You mean you sent Mich, I said. I'm Lisa.

 

Yes, right, you know who I mean.

 

A few days later my father called, his voice sounding strained. Your mother talked to the mammography clinic today, he said, but she won't tell me anything. She's been in her room, crying. She's been talking on the phone to your sister for an hour. I guess the doctors found something, but I'll let you know when we know for sure.

 

O.K.

 

I hung up and called Mich.

 

Hello, she said. She sounded like she was choking on one of her pens. Mich, I said, it's yours, isn't it?

 

She sighed and said: It's ridiculous, but I thought I was doing her a favor, I thought I was sparing her some worry.

 

You went in for her, didn't you?

 

You know, Mich said, she's more worried about this than if she was the one with a lump in her breast. She feels like it's her lump, like it was meant for her, like she gave it to me somehow.

 

That's ridiculous, I said.
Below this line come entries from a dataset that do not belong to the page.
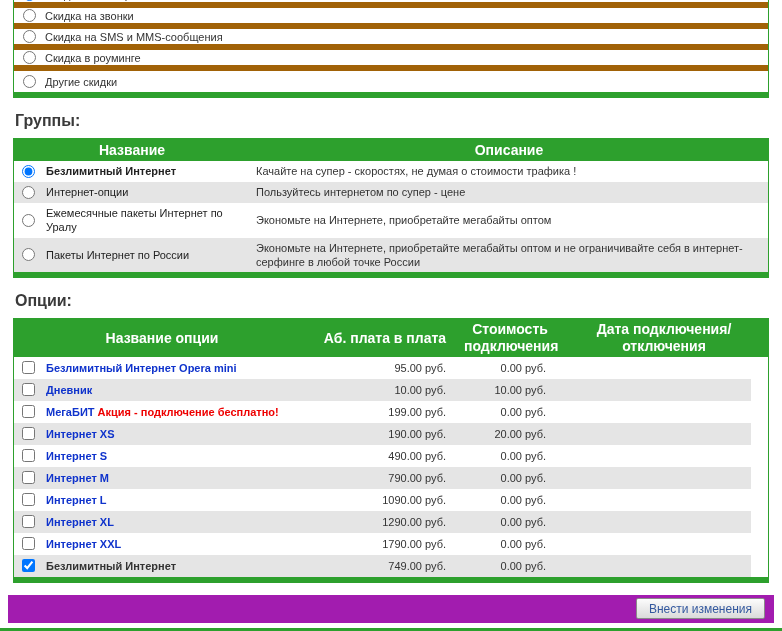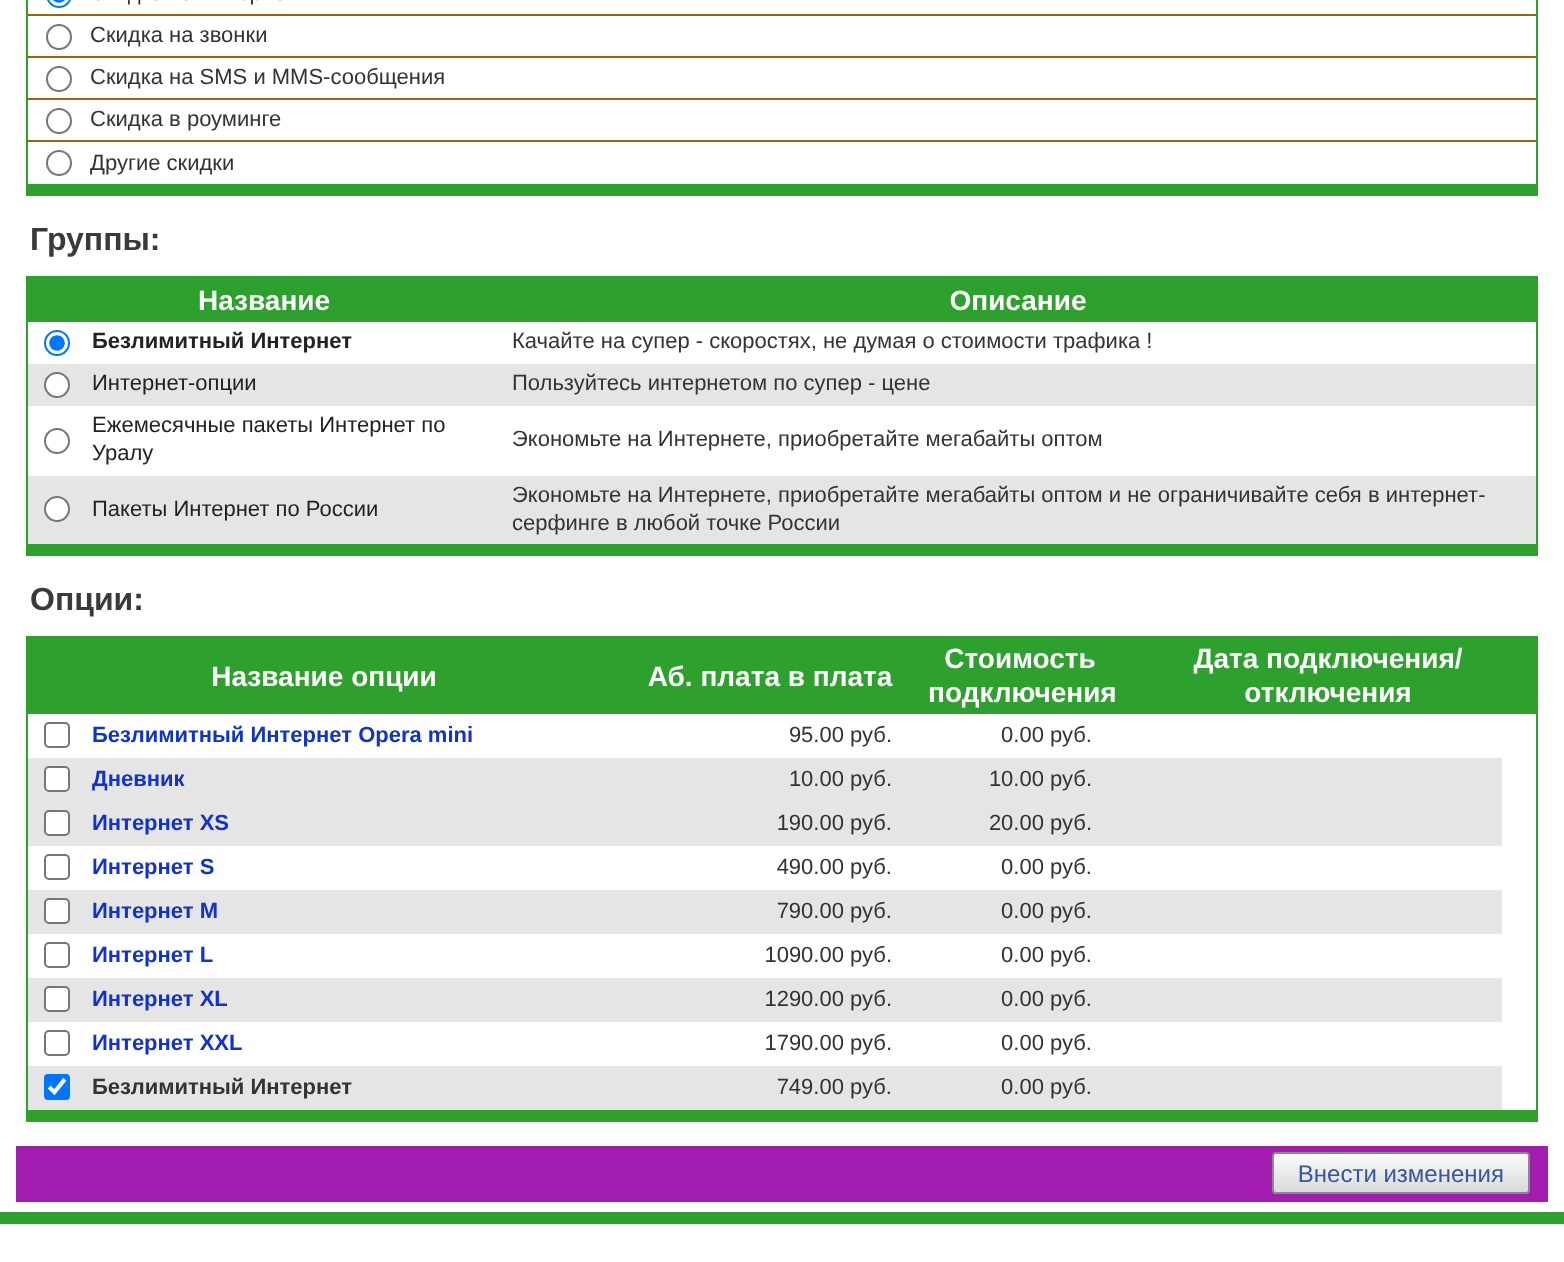--- a/index.html
+++ b/index.html
@@ -5,21 +5,21 @@
   * { box-sizing: border-box; }
   html, body { margin:0; padding:0; width:782px; background:#fff; overflow-x:hidden; }
   body { font-family:"Liberation Sans", "DejaVu Sans", sans-serif; font-size:11px; color:#333; height:631px; }
   .page { padding:0 13px; }
 
   .box { border:1px solid #2da02d; background:#fff; }
   .green-bar { height:5px; background:#2da02d; }
 
   
   .discounts { margin-top:-13px; border-top:none; }
-  .disc-row { display:flex; align-items:center; height:21px; border-bottom:1px solid #a16207; background:#fff; padding-left:9px; cursor:default; }
+  .disc-row { display:flex; align-items:center; height:21px; border-bottom:6px solid #a16207; background:#fff; padding-left:9px; cursor:default; }
   .disc-row:last-child { border-bottom:none; }
   .disc-row input { width:13px; height:13px; margin:0 9px 0 0; }
   .disc-label { color:#333; }
 
   .section-title { font-size:16px; font-weight:bold; color:#3a3a3a; margin:14px 0 8px 2px; }
 
   table.tbl { border-collapse:collapse; width:100%; table-layout:fixed; }
   .tbl th { background:#2da02d; color:#fff; font-weight:bold; font-size:14px; text-align:center; padding:2px 4px; line-height:1.2; vertical-align:middle; }
   .groups-tbl th { height:22px; }
   .groups-tbl td { padding:3px 6px; vertical-align:middle; height:21px; line-height:1.3; }
@@ -168,20 +168,29 @@
             </tr>
             <tr class="alt">
               <td class="chk-cell">
                 <input type="checkbox" style="">
               </td>
               <td class="o-name"><span class="o-link">Дневник</span></td>
               <td class="num">10.00 руб.</td>
               <td class="num">10.00 руб.</td>
               <td class="date"></td>
             </tr>
+            <tr>
+              <td class="chk-cell">
+                <input type="checkbox" style="">
+              </td>
+              <td class="o-name"><span class="o-link">МегаБИТ</span><span class="o-red"> Акция - подключение бесплатно!</span></td>
+              <td class="num">199.00 руб.</td>
+              <td class="num">0.00 руб.</td>
+              <td class="date"></td>
+            </tr>
             <tr class="alt">
               <td class="chk-cell">
                 <input type="checkbox" style="">
               </td>
               <td class="o-name"><span class="o-link">Интернет XS</span></td>
               <td class="num">190.00 руб.</td>
               <td class="num">20.00 руб.</td>
               <td class="date"></td>
             </tr>
             <tr>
I felt like I was talking to myself.

 

Although, you know, if it were possible, I would, Mich said. I mean, if there was somehow a way to magically take a lump out of her breast and put it in mine, I'd do it in a second.

 

I wish I could do that for you, I said.

 

Yeah, we could all share it.

 

One dessert and three forks, I said.

 

And later as I sat alone on the floor in the apartment I started to lose track of where I stopped and other people began, and I remembered standing in a white room with my breast clamped in the jaws of a humming machine, and I felt for the lump that I thought was mine, and sometimes I thought it was my mother's, and I imagined the mammogram pictures like lunar landscapes. Then I could not remember who had the lump anymore, it seemed we all did, it was my mother's my sister's and mine, and then the phone rang again and I picked it up and heard my father call out as he sometimes did: Leah-Lise-Mich.